(Available data Opens)

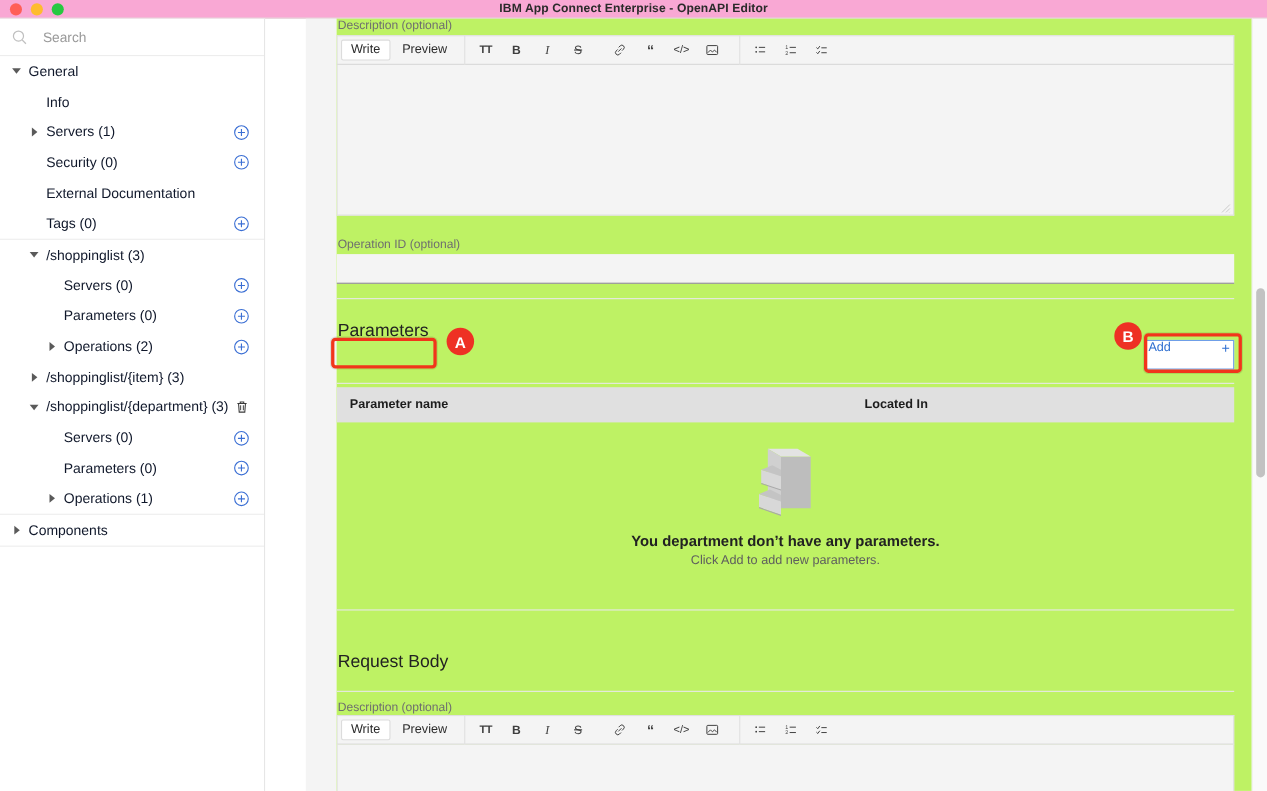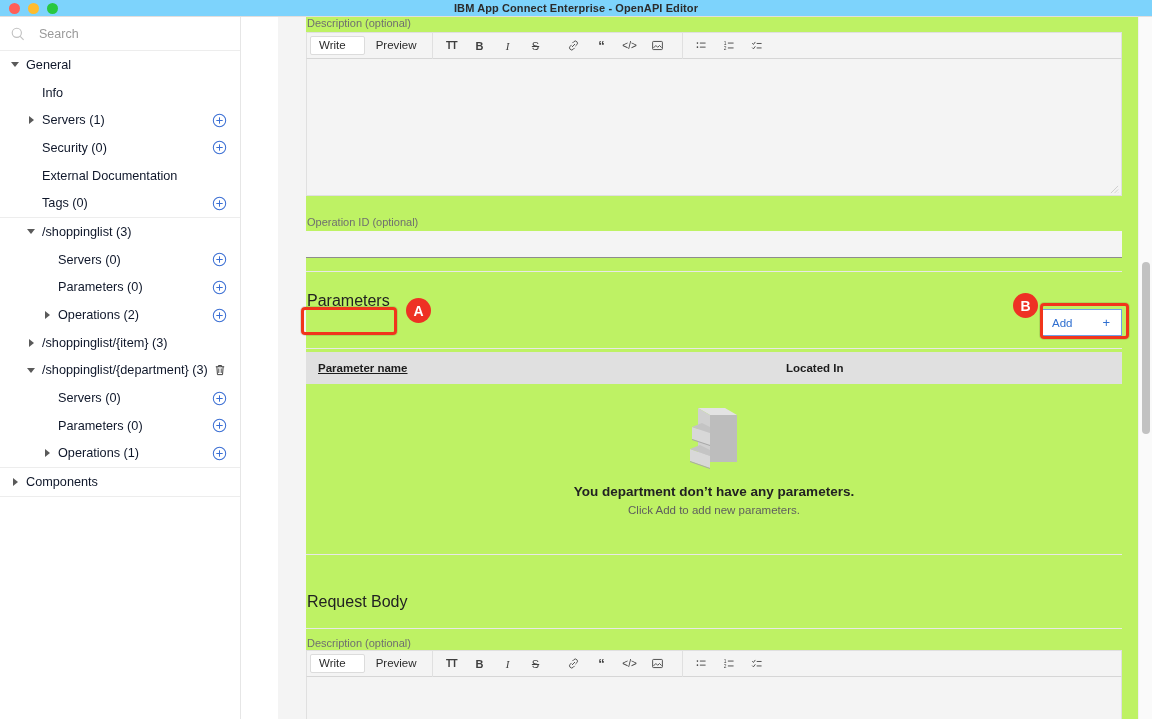--- a/index.html
+++ b/index.html
@@ -9,21 +9,21 @@
     overflow: hidden;
     background: #ffffff;
     font-family: "Liberation Sans", sans-serif;
     -webkit-font-smoothing: antialiased;
   }
 
   
   .titlebar {
     position: absolute; top: 0; left: 0;
     width: 1152px; height: 17px;
-    background: #7dd3fc;
+    background: #f9a8d4;
     border-bottom: 1px solid #e3dedd;
     display: flex; align-items: center;
   }
   .traffic {
     display: flex; align-items: center; gap: 8px;
     margin-left: 9px;
   }
   .dot { width: 11px; height: 11px; border-radius: 50%; display: block; }
   .dot.red { background: #ff5f57; }
   .dot.yellow { background: #febc2e; }
@@ -133,21 +133,21 @@
   .md-tab {
     font-size: 11.5px; color: #2b2b2b;
     padding: 3px 9px 4px 9px;
     margin: 0 1px;
     border-radius: 2px;
     cursor: default;
   }
   .md-tab.active {
     background: #ffffff;
     border: 1px solid #dcdcdc;
-    padding: 2px 18px 3px 8px;
+    padding: 2px 8px 3px 8px;
     text-align: right;
   }
   .md-sep { width: 1px; height: 27px; background: #e0e0e0; margin: 0 5px; }
   .md-btn {
     width: 22px; height: 22px;
     display: flex; align-items: center; justify-content: center;
     color: #3f3f3f;
     font-size: 11px;
     margin: 4px 3px;
     cursor: default;
@@ -177,35 +177,35 @@
     font-size: 16px;
     color: #222222;
     font-weight: normal;
   }
 
   
   .add-btn {
     width: 82px; height: 27px;
     border: 1px solid #6f9fe8;
     background: #ffffff;
-    display: flex; align-items: center; justify-content: space-between;
-    padding: 0 11px;
+    display: flex; align-items: flex-start; justify-content: space-between;
+    padding: 0 3px;
     font-size: 11.5px;
     color: #2f6fd0;
     cursor: default;
   }
 
   
   .ptable-head {
     height: 32px;
     background: #e0e0e0;
     display: flex; align-items: center;
     font-size: 11.5px; font-weight: bold; color: #1c1c1c;
   }
-  .col-name { padding-left: 12px; width: 480px; text-decoration: underline; }
+  .col-name { padding-left: 12px; width: 480px; }
   .col-loc  { }
 
   .empty-wrap {
     display: flex; flex-direction: column; align-items: center;
   }
   .empty-title {
     font-size: 13.5px; font-weight: bold; color: #222222;
   }
   .empty-sub {
     font-size: 11.5px; color: #5e5e5e;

(Available data Closes)

What to do: The lines above should be transcribed exactly, with every image removed.

Task solution:
--- a/index.html
+++ b/index.html
@@ -9,21 +9,21 @@
     overflow: hidden;
     background: #ffffff;
     font-family: "Liberation Sans", sans-serif;
     -webkit-font-smoothing: antialiased;
   }
 
   
   .titlebar {
     position: absolute; top: 0; left: 0;
     width: 1152px; height: 17px;
-    background: #7dd3fc;
+    background: #f9a8d4;
     border-bottom: 1px solid #e3dedd;
     display: flex; align-items: center;
   }
   .traffic {
     display: flex; align-items: center; gap: 8px;
     margin-left: 9px;
   }
   .dot { width: 11px; height: 11px; border-radius: 50%; display: block; }
   .dot.red { background: #ff5f57; }
   .dot.yellow { background: #febc2e; }
@@ -133,21 +133,21 @@
   .md-tab {
     font-size: 11.5px; color: #2b2b2b;
     padding: 3px 9px 4px 9px;
     margin: 0 1px;
     border-radius: 2px;
     cursor: default;
   }
   .md-tab.active {
     background: #ffffff;
     border: 1px solid #dcdcdc;
-    padding: 2px 18px 3px 8px;
+    padding: 2px 8px 3px 8px;
     text-align: right;
   }
   .md-sep { width: 1px; height: 27px; background: #e0e0e0; margin: 0 5px; }
   .md-btn {
     width: 22px; height: 22px;
     display: flex; align-items: center; justify-content: center;
     color: #3f3f3f;
     font-size: 11px;
     margin: 4px 3px;
     cursor: default;
@@ -177,35 +177,35 @@
     font-size: 16px;
     color: #222222;
     font-weight: normal;
   }
 
   
   .add-btn {
     width: 82px; height: 27px;
     border: 1px solid #6f9fe8;
     background: #ffffff;
-    display: flex; align-items: center; justify-content: space-between;
-    padding: 0 11px;
+    display: flex; align-items: flex-start; justify-content: space-between;
+    padding: 0 3px;
     font-size: 11.5px;
     color: #2f6fd0;
     cursor: default;
   }
 
   
   .ptable-head {
     height: 32px;
     background: #e0e0e0;
     display: flex; align-items: center;
     font-size: 11.5px; font-weight: bold; color: #1c1c1c;
   }
-  .col-name { padding-left: 12px; width: 480px; text-decoration: underline; }
+  .col-name { padding-left: 12px; width: 480px; }
   .col-loc  { }
 
   .empty-wrap {
     display: flex; flex-direction: column; align-items: center;
   }
   .empty-title {
     font-size: 13.5px; font-weight: bold; color: #222222;
   }
   .empty-sub {
     font-size: 11.5px; color: #5e5e5e;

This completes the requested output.